Я нахожусь где-то между желанием подробно, с цитатами и психологическими портретами разобрать на крошки жизнь Ванессы и возможностью просто громко кричать в пространство. Попробую найти что-то среднее.
Когда мы со Стрейном познакомились, мне было пятнадцать, а ему сорок два — почти идеальная тридцатилетняя разница
Это практически первое, что я узнала о Ванессе из ее собственных уст. Уже взрослая Ванесса сама рассказывает эту историю, и главы романа мечутся между Ванессой-школьницей и Ванессой-до-сих-пор-проживающей.
Стрейн — ее учитель литературы, неказистый, но продуманный хищник, прекрасно понимающий, как сыграть на одиночестве Ванессы. Он говорит ей, что она особенная, талантливая, взрослая, не такая, как все. Он картинно заламывает руки и кается перед ней в своей грешной любви, внушая ей чувство безопасности и исключительности.
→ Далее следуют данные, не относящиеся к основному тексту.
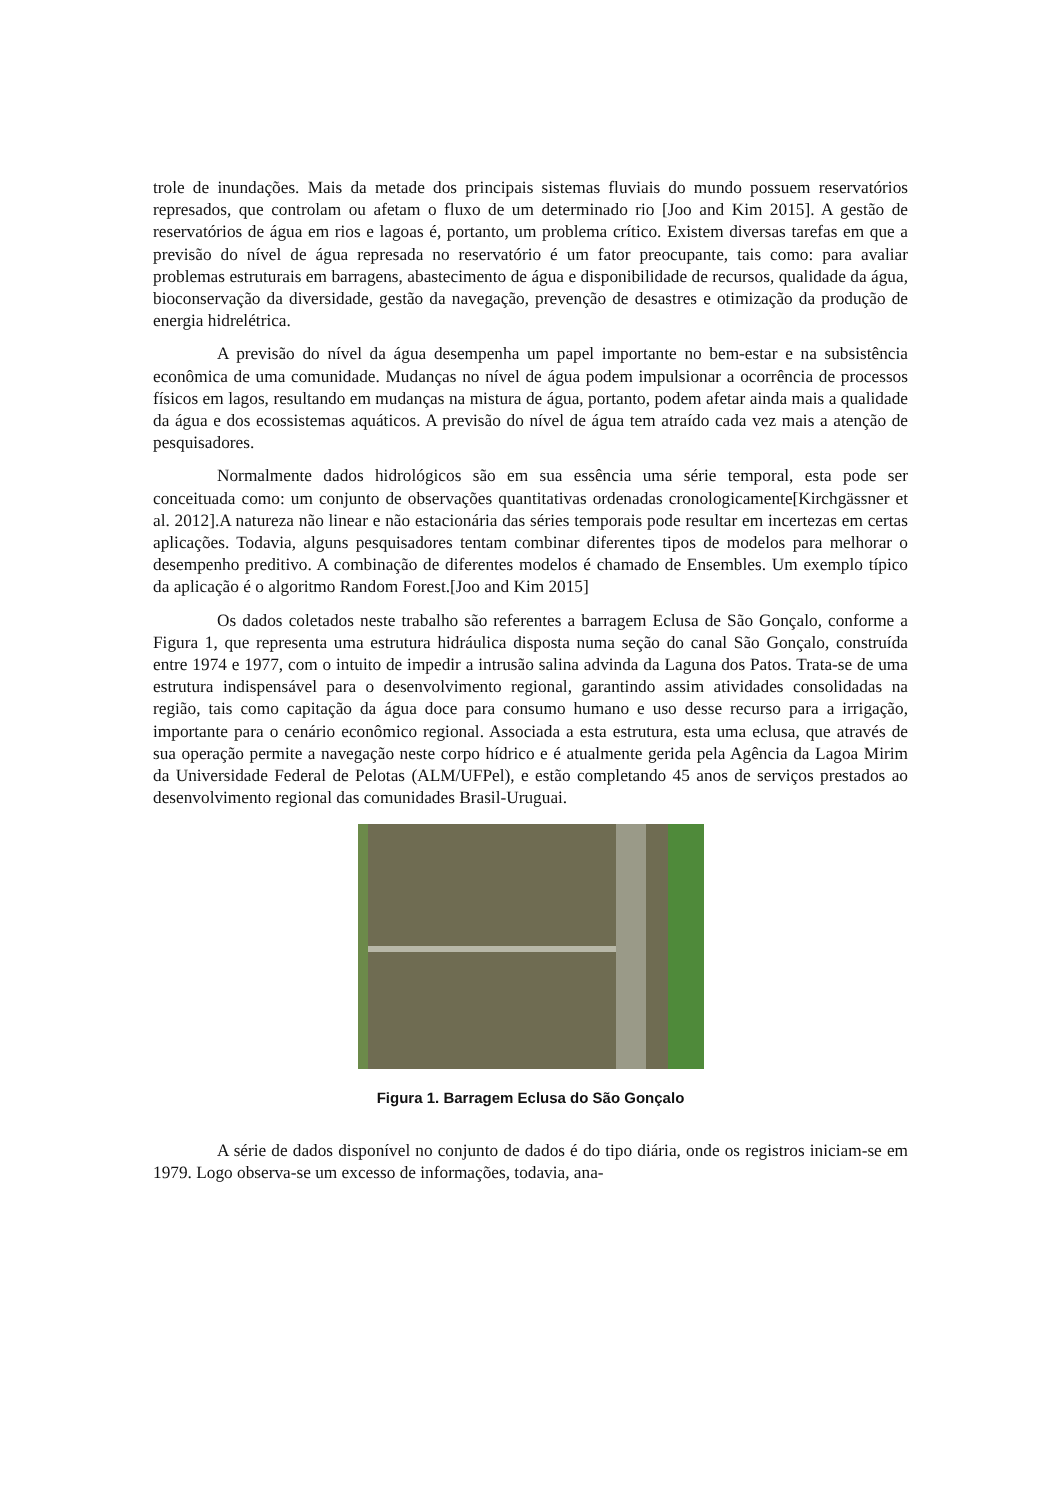trole de inundações. Mais da metade dos principais sistemas fluviais do mundo possuem reservatórios represados, que controlam ou afetam o fluxo de um determinado rio [Joo and Kim 2015]. A gestão de reservatórios de água em rios e lagoas é, portanto, um problema crítico. Existem diversas tarefas em que a previsão do nível de água represada no reservatório é um fator preocupante, tais como: para avaliar problemas estruturais em barragens, abastecimento de água e disponibilidade de recursos, qualidade da água, bioconservação da diversidade, gestão da navegação, prevenção de desastres e otimização da produção de energia hidrelétrica.
A previsão do nível da água desempenha um papel importante no bem-estar e na subsistência econômica de uma comunidade. Mudanças no nível de água podem impulsionar a ocorrência de processos físicos em lagos, resultando em mudanças na mistura de água, portanto, podem afetar ainda mais a qualidade da água e dos ecossistemas aquáticos. A previsão do nível de água tem atraído cada vez mais a atenção de pesquisadores.
Normalmente dados hidrológicos são em sua essência uma série temporal, esta pode ser conceituada como: um conjunto de observações quantitativas ordenadas cronologicamente[Kirchgässner et al. 2012].A natureza não linear e não estacionária das séries temporais pode resultar em incertezas em certas aplicações. Todavia, alguns pesquisadores tentam combinar diferentes tipos de modelos para melhorar o desempenho preditivo. A combinação de diferentes modelos é chamado de Ensembles. Um exemplo típico da aplicação é o algoritmo Random Forest.[Joo and Kim 2015]
Os dados coletados neste trabalho são referentes a barragem Eclusa de São Gonçalo, conforme a Figura 1, que representa uma estrutura hidráulica disposta numa seção do canal São Gonçalo, construída entre 1974 e 1977, com o intuito de impedir a intrusão salina advinda da Laguna dos Patos. Trata-se de uma estrutura indispensável para o desenvolvimento regional, garantindo assim atividades consolidadas na região, tais como capitação da água doce para consumo humano e uso desse recurso para a irrigação, importante para o cenário econômico regional. Associada a esta estrutura, esta uma eclusa, que através de sua operação permite a navegação neste corpo hídrico e é atualmente gerida pela Agência da Lagoa Mirim da Universidade Federal de Pelotas (ALM/UFPel), e estão completando 45 anos de serviços prestados ao desenvolvimento regional das comunidades Brasil-Uruguai.
Figura 1. Barragem Eclusa do São Gonçalo
A série de dados disponível no conjunto de dados é do tipo diária, onde os registros iniciam-se em 1979. Logo observa-se um excesso de informações, todavia, ana-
У Ванессы нет друзей. Да, она когда-то считала своей лучшей подругой соседку по комнате, они были неразлучны. Но дружба хрупка, а Ванесса категорична, поэтому в очередном учебном году она одиночка, не особо желающая заводить с кем-либо связи.
Но внимание учителя — это другое. Возвышающие речи на ранимую психику подростка, и вот она уже сходит с ума от ревности и привязывается к Стрейну, как собачка:
Кажется, это самое правдоподобное окончание нашей истории любви: я, преданная как собака, бросаю все и спешу услужить, а он берет, берет и берет
Ванессу подводят все: семья, знакомые, школа (в своих заметках во время чтения я написала: «ШКОЛА СДЕЛАЛА ЧТО?» и это, пожалуй, недостаточно большие буквы, чтобы описать все мое негодование). Рядом с ней всегда только Стрейн, который умело внушал ей вину, сжимал ее детство в кулаке, вместе с откровенными фото и детской пижамой в клубничку.
Я делала перерыв от чтения каждые страниц пятьдесят. Несколько раз мне хотелось отбросить книгу и держало только то, что отлетевшая книга не попадет по голове Стрейну.
Автор хорошо поработала над персонажами, делая их столь неоднозначными, многогранными: колючке Ванессе, особенно взрослой, может быть сложно сочувствовать, потому что она отчаянно не соглашается на клеймо жертвы, «сами виноваты» в ней звучит все громче, заглушая травму, а Стрейн иногда бывал слишком уж убедительным, несмотря на все свои пороки.
Такие книги читать не просто, да и оценивать их сложно. Но если на секундочку представить, сколько в этом мире подобных Ванесс и Стрейнов, сколько таких сломанных жертв со стокгольмским синдромом, сколько абьюзеров, о которых никто не говорит, то понимаешь, что рассказывать подобные истории необходимо. Погромче.
Он был взрослым мужчиной, а вам было пятнадцать лет, - говорит она. — Какие такие муки вы могли ему причинить?
На секунду я лишаюсь дара речи, не могу придумать другого ответа, кроме как: «Я вошла в его класс. Я существовала. Я родилась.»